Why isn’t my site showing up in a Google search?
OK, not my site. My site shows up well. Do a search for “photographer Camden Maine” to find out.
A friend asked why her site wasn’t showing up in a Google search. The first thing to ask about this is “What search terms were you using?” She was using the terms that best summed up what she does (let’s say it’s “widget design”), plus “Maine” which is where she is. And she was nowhere in Google’s results, which is bad.
“Search Engine Optimization” is a whole field, separate from web design, and I don’t claim to be an expert. The basic steps as I understand and practice them are:
1. figure out your keywords
What is some stranger who does not know your name or business name typing into Google to find you? This will include all permutations of your products or services and possibly your geographic location. So it might be “Maine widget design” but there are bound to be other words that will lead those customers to you.
2. sprinkle said keywords on your website
Anywhere will do, at least it’s better than not having them there. But to do it right, put them in a. the page title and b. the h1 tag. Then maybe here and there in other places. More than anything, make sure that the page you are sprinkling with these keywords is actually ABOUT those keywords. Don’t sprinkle “lobster” on a page about boatbuilding. Avoid using images that are “pictures of words” as Google doesn’t recognize them. This bears repeating and emphasizing: those pages that are completely made up of pictures (even if they look like words to human eyes) cannot really be seen by Google. Put TEXT on your pages and make sure it’s relevant to searches. Most of this page is text but the logo at the top (JimDugan.com photography and web design in Maine) is an image, just pixels, and Google doesn’t really see it.
3. get people to link to you
Google considers incoming links hugely important, because a link is essentially a recommendation from someone.
It’s hard but waiting is important several reasons. Google isn’t automatic, it takes time. And Google prefers sites that have a track record, so the longer a site’s been around, the better it ranks. Lots of sites do well largely because they’ve been around for years (that’s certainly the case with my site, at least in part; see below for another reason).
5. change your site often
Google likes fresh content, so keep changing things on a regular basis. This is one reason why blogging has exploded; it gives you fresh content as often as you feel like writing something.
6. check your ranking and adjust
Go back to number 1 and figure out what’s working or not working.

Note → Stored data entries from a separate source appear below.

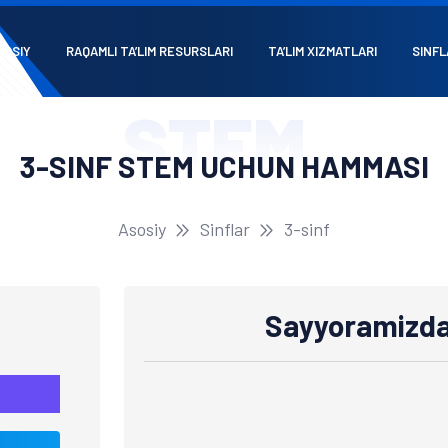
SOSIY
RAQAMLI TA’LIM RESURSLARI
TA’LIM XIZMATLARI
SINFL
STEM
3-SINF STEM UCHUN HAMMASI
Asosiy
Sinflar
3-sinf
Sayyoramizdag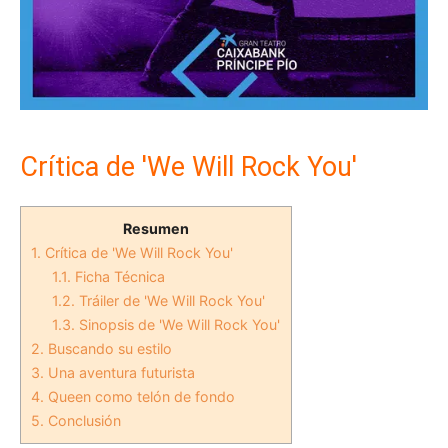
Crítica de 'We Will Rock You'
Resumen
1.
Crítica de 'We Will Rock You'
1.1.
Ficha Técnica
1.2.
Tráiler de 'We Will Rock You'
1.3.
Sinopsis de 'We Will Rock You'
2.
Buscando su estilo
3.
Una aventura futurista
4.
Queen como telón de fondo
5.
Conclusión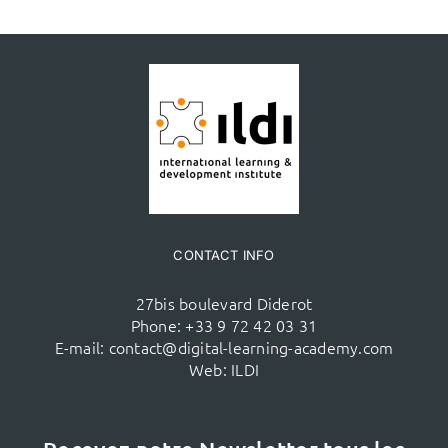
CONTACT INFO
27bis boulevard Diderot
Phone:
+33 9 72 42 03 31
E-mail:
contact@digital-learning-academy.com
Web:
ILDI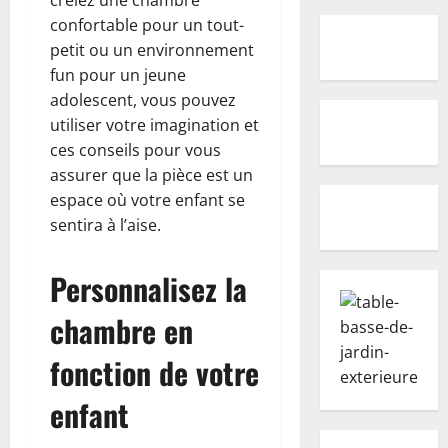
confortable pour un tout-
petit ou un environnement
fun pour un jeune
adolescent, vous pouvez
utiliser votre imagination et
ces conseils pour vous
assurer que la pièce est un
espace où votre enfant se
sentira à l’aise.
Personnalisez la
chambre en
fonction de votre
enfant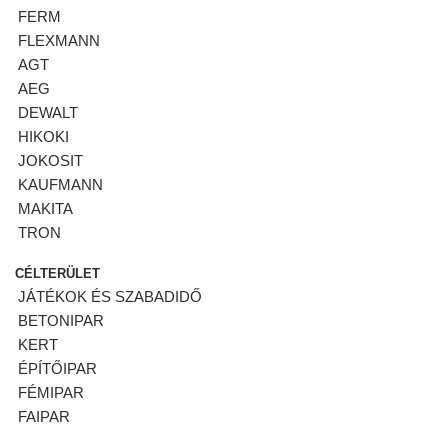
FERM
FLEXMANN
AGT
AEG
DEWALT
HIKOKI
JOKOSIT
KAUFMANN
MAKITA
TRON
CÉLTERÜLET
JÁTÉKOK ÉS SZABADIDŐ
BETONIPAR
KERT
ÉPÍTŐIPAR
FÉMIPAR
FAIPAR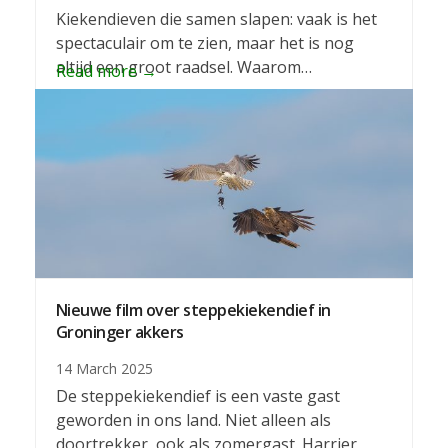
Kiekendieven die samen slapen: vaak is het
spectaculair om te zien, maar het is nog
altijd een groot raadsel. Waarom…
Read more
→
Nieuwe film over steppekiekendief in
Groninger akkers
14 March 2025
De steppekiekendief is een vaste gast
geworden in ons land. Niet alleen als
doortrekker, ook als zomergast. Harrier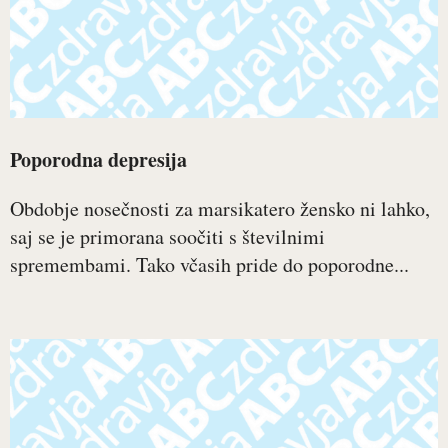
Poporodna depresija
Obdobje nosečnosti za marsikatero žensko ni lahko,
saj se je primorana soočiti s številnimi
spremembami. Tako včasih pride do poporodne...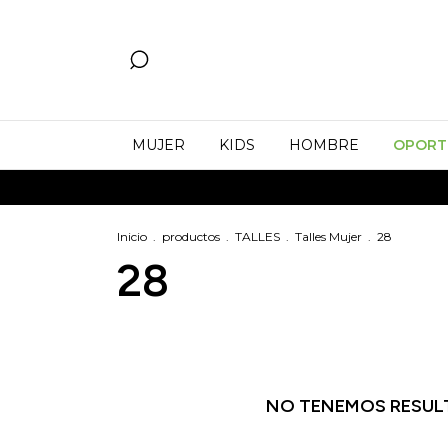
MUJER
KIDS
HOMBRE
OPORT
Inicio
.
productos
.
TALLES
.
Talles Mujer
.
28
28
NO TENEMOS RESULT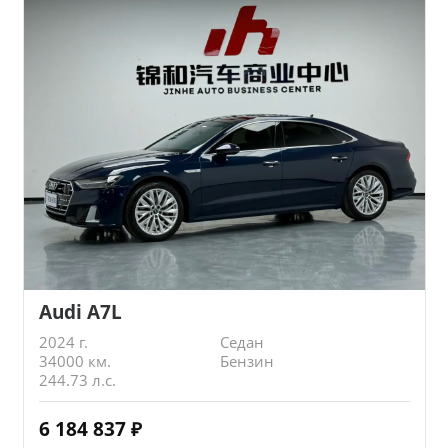
Audi A7L
2024 г.
Седан
34000 км.
Бензин
244.73 л.с.
6 184 837
₽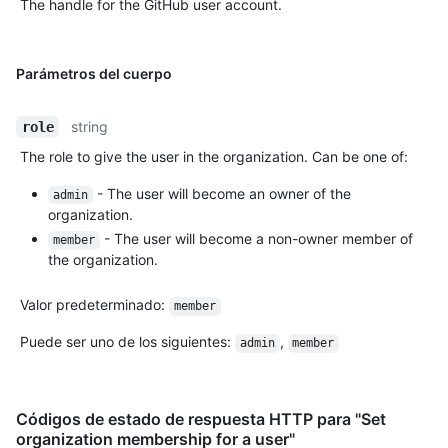
The handle for the GitHub user account.
Parámetros del cuerpo
string
role
The role to give the user in the organization. Can be one of:
- The user will become an owner of the
admin
organization.
- The user will become a non-owner member of
member
the organization.
Valor predeterminado
:
member
Puede ser uno de los siguientes
:
,
admin
member
Códigos de estado de respuesta HTTP para "Set
organization membership for a user"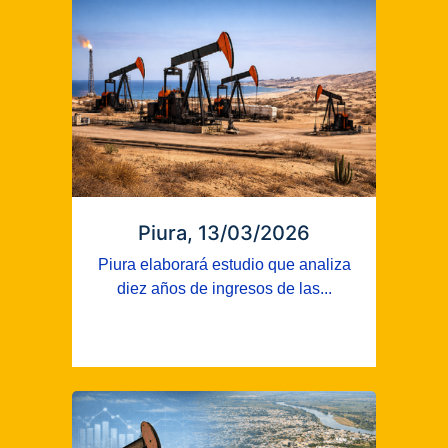
Piura, 13/03/2026
Piura elaborará estudio que analiza
diez años de ingresos de las...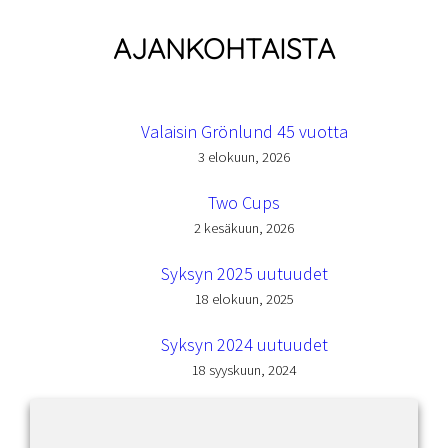
AJANKOHTAISTA
Valaisin Grönlund 45 vuotta
3 elokuun, 2026
Two Cups
2 kesäkuun, 2026
Syksyn 2025 uutuudet
18 elokuun, 2025
Syksyn 2024 uutuudet
18 syyskuun, 2024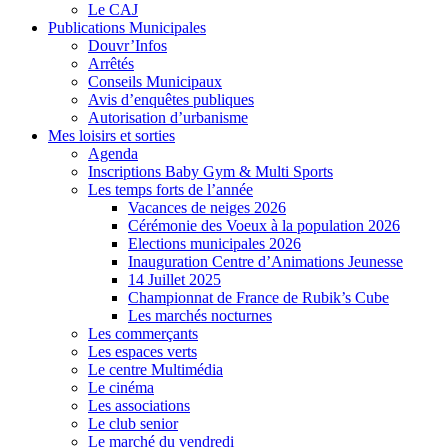
Le CAJ
Publications Municipales
Douvr’Infos
Arrêtés
Conseils Municipaux
Avis d’enquêtes publiques
Autorisation d’urbanisme
Mes loisirs et sorties
Agenda
Inscriptions Baby Gym & Multi Sports
Les temps forts de l’année
Vacances de neiges 2026
Cérémonie des Voeux à la population 2026
Elections municipales 2026
Inauguration Centre d’Animations Jeunesse
14 Juillet 2025
Championnat de France de Rubik’s Cube
Les marchés nocturnes
Les commerçants
Les espaces verts
Le centre Multimédia
Le cinéma
Les associations
Le club senior
Le marché du vendredi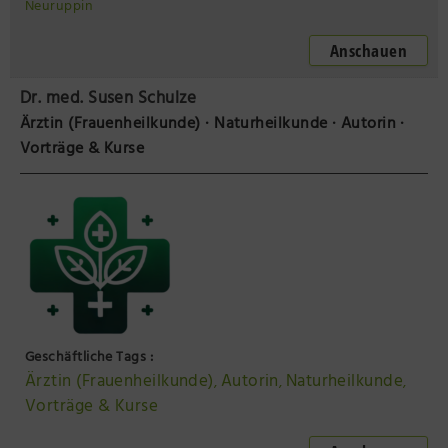
Neuruppin
Anschauen
Dr. med. Susen Schulze
Ärztin (Frauenheilkunde) · Naturheilkunde · Autorin ·
Vorträge & Kurse
Geschäftliche Tags :
Ärztin (Frauenheilkunde)
Autorin
Naturheilkunde
,
,
,
Vorträge & Kurse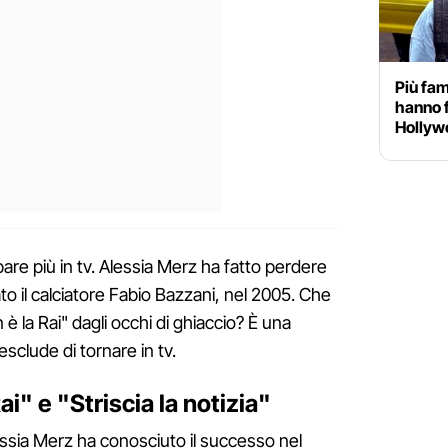
Più fam
hanno f
Hollyw
are più in tv. Alessia Merz ha fatto perdere
o il calciatore Fabio Bazzani, nel 2005. Che
 è la Rai" dagli occhi di ghiaccio? È una
clude di tornare in tv.
ai" e "Striscia la notizia"
essia Merz ha conosciuto il successo nel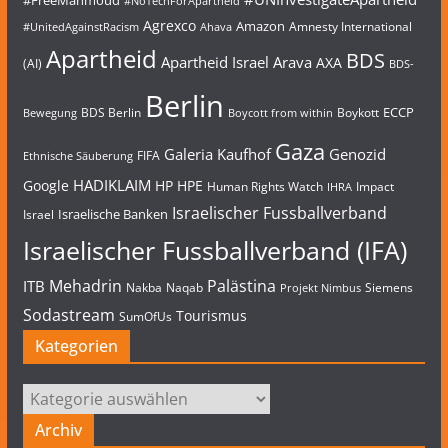
#NoTechForApartheid
Agrexco
Amazon
Amnesty International
#UnitedAgainstRacism
Ahava
Apartheid
BDS
Apartheid Israel
Arava
AXA
(AI)
BDS-
Berlin
ECCP
BDS Berlin
Boykott
Bewegung
Boycott from within
Gaza
Galeria Kaufhof
Genozid
FIFA
Ethnische Säuberung
HADIKLAIM
Google
HP
HPE
Human Rights Watch
Impact
IHRA
Israelischer Fussballverband
Israelische Banken
Israel
Israelischer Fussballverband (IFA)
Mehadrin
Palästina
ITB
Nakba
Naqab
Siemens
Projekt Nimbus
Sodastream
Tourismus
SumOfUs
Kategorien
Kategorien
Archiv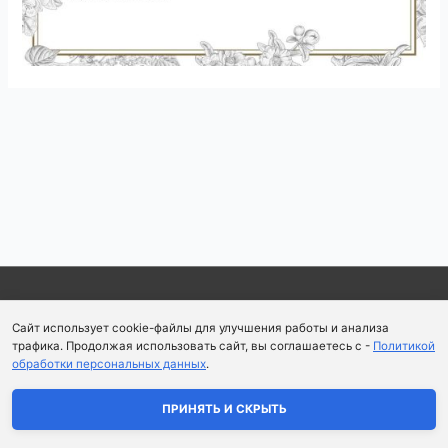
Навигация
по
записям
Copyright © 2026
Школа парфюмерного искусства и
Сайт использует cookie-файлы для улучшения работы и анализа
аромапсихологии Aromaobraz School
трафика. Продолжая использовать сайт, вы соглашаетесь с -
Политикой
обработки персональных данных
.
Политика конфиденциальности
|
Пользовательское
соглашение
ПРИНЯТЬ И СКРЫТЬ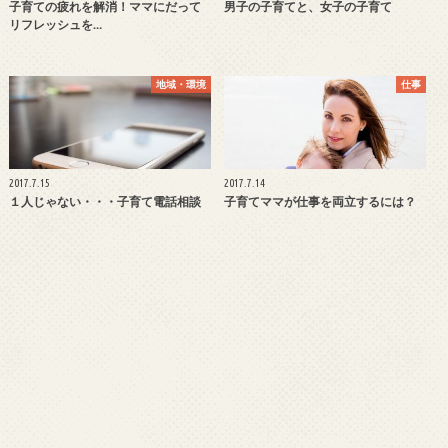
子育ての疲れを解消！ママにだって
男子の子育てと、女子の子育て
リフレッシュを…
地域・環境
仕事
2017.7.15
2017.7.14
１人じゃない・・・子育て電話相談
子育てママが仕事を両立するには？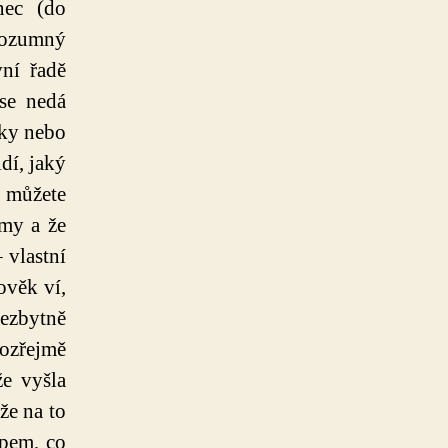
nec (do
 rozumný
vní řadě
 se nedá
cky nebo
dí, jaký
 můžete
ámy a že
 vlastní
ověk ví,
nezbytně
mozřejmě
e vyšla
že na to
ápem, co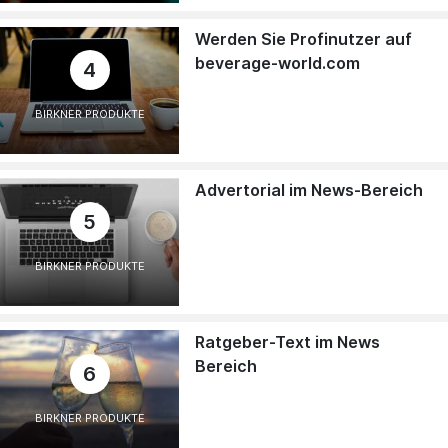
Werden Sie Profinutzer auf
beverage-world.com
4
BIRKNER PRODUKTE
Advertorial im News-Bereich
5
BIRKNER PRODUKTE
Ratgeber-Text im News
Bereich
6
BIRKNER PRODUKTE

Add or delete keywords, make sure your page is actually about the things it claims (in the title and h1) that it’s about.
There’s a LOT more to it than that but this is a beginning. Most people who have web sites don’t even think about this and it’s to their detriment.
The crucial thing to know about Google searches is: they are trying to deliver the most relevant page every time. So they like pages that are really about what they say they’re about. Don’t try to fool Google. Just try to describe the contents of the page as clearly as possible and make the content as satisfying for the end user as possible.
Perhaps most important of all: Deliver content that is fascinating, important and relevant. Do that and web surfers will like your pages and then Google will send more of them your way. (This, by the way, is another reason my site does well in search engines: I offer more than just a sales pitch. I also have the Maine Photographers’ Directory, and have had it for years. If you’re looking for a photographer in Maine, Google will show you that page because a. it’s been around a while, b. it has lots of content, c. lots of people have linked to it.)
In real estate, the three most important things are: location, location, location.
On the web, it’s: content, content, content.